Samuel Lacroix publié le 24 mai 2022 6 min

C’est une décision qui n’en finit pas de faire polémique. La semaine dernière, le conseil municipal de la ville de Grenoble a entériné à une courte majorité le principe d’une modification des règlements intérieurs des piscines de la ville, ouvrant la possibilité de s’y baigner seins nus ou… en burkini. Ce vêtement islamique relativement récent couvrant le corps et la tête est depuis quelques années l’objet d’âpres débats, entre ceux qui y voient un cheval de Troie de l’islamisme radical et ceux qui dénoncent son interdiction, critiquant un dévoiement de la laïcité supposément raciste. Mise au point et clarification sur les arguments en présence.

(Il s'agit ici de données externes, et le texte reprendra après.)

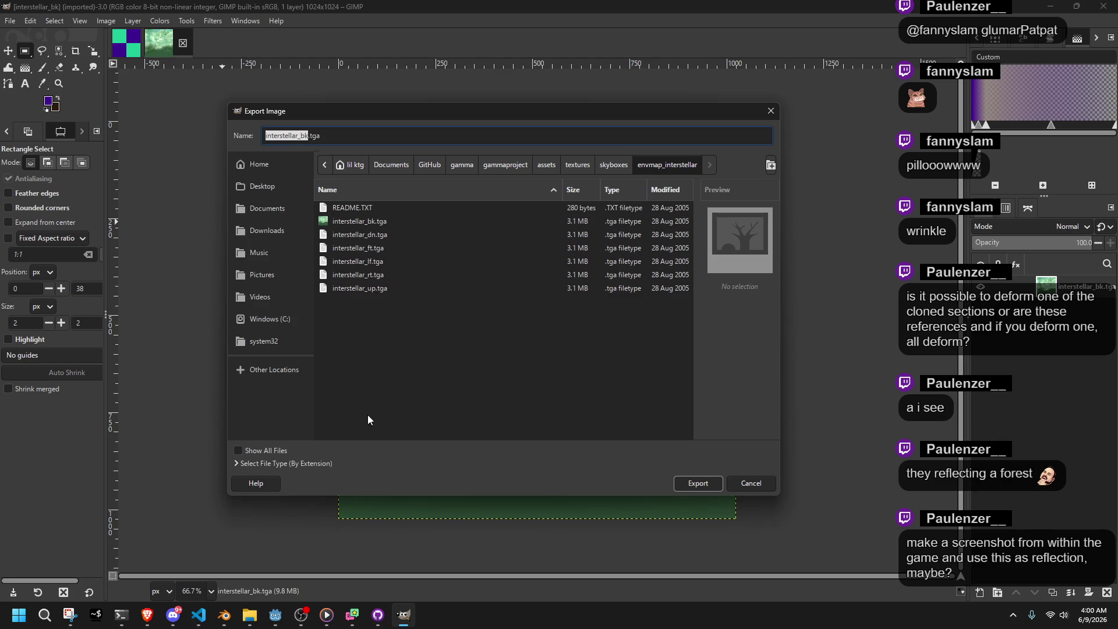
click(279, 463)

Les arguments pour l’interdiction du burkini

Les Français sont attachés à une certaine lecture de la laïcité et du féminisme. Même si le port du burkini ne peut être interdit au nom de la laïcité dans la mesure où les usagères des piscines ne sont pas astreintes à la neutralité religieuse et où cet habit ne constitue pas un voile intégral (il ne couvre pas le visage, les mains et les pieds), un récent sondage de l’Ifop nous apprend que 69% des Français sont favorables à l’interdiction du burkini dans les piscines publiques, en partie pour des raisons relatives à la laïcité. C’est qu’un certain nombre de personnes en ont une acception particulière, qui déborde la lettre de la loi de 1905 de séparation des Églises et de l’État, et que Régis Debray résume ainsi : elle est « avant tout une construction juridique fondée sur une exigence de la raison : l’égalité en droit de tous les êtres humains » (La Laïcité en question, 2016). Elle n’est pas que la reconnaissance d’un droit mais aussi un habitus qui fait de la religion une affaire privée. Entre esprit anticlérical et préservation d’une identité traditionnelle d’une France qui serait attachée à une certaine liberté de mœurs, d’aucuns considèrent que la laïcité ne doit pas permettre qu’un tel vêtement soit toléré : c’est faire une place à la bigoterie qu’on veut tenir éloignée (la religion, il y a des lieux ou des moments pour cela, dont la baignade à la piscine ne fait pas partie) et rendre acceptable l’idée que le corps des femmes ne doit jamais être découvert en public, y compris dans un tel lieu de rafraîchissement.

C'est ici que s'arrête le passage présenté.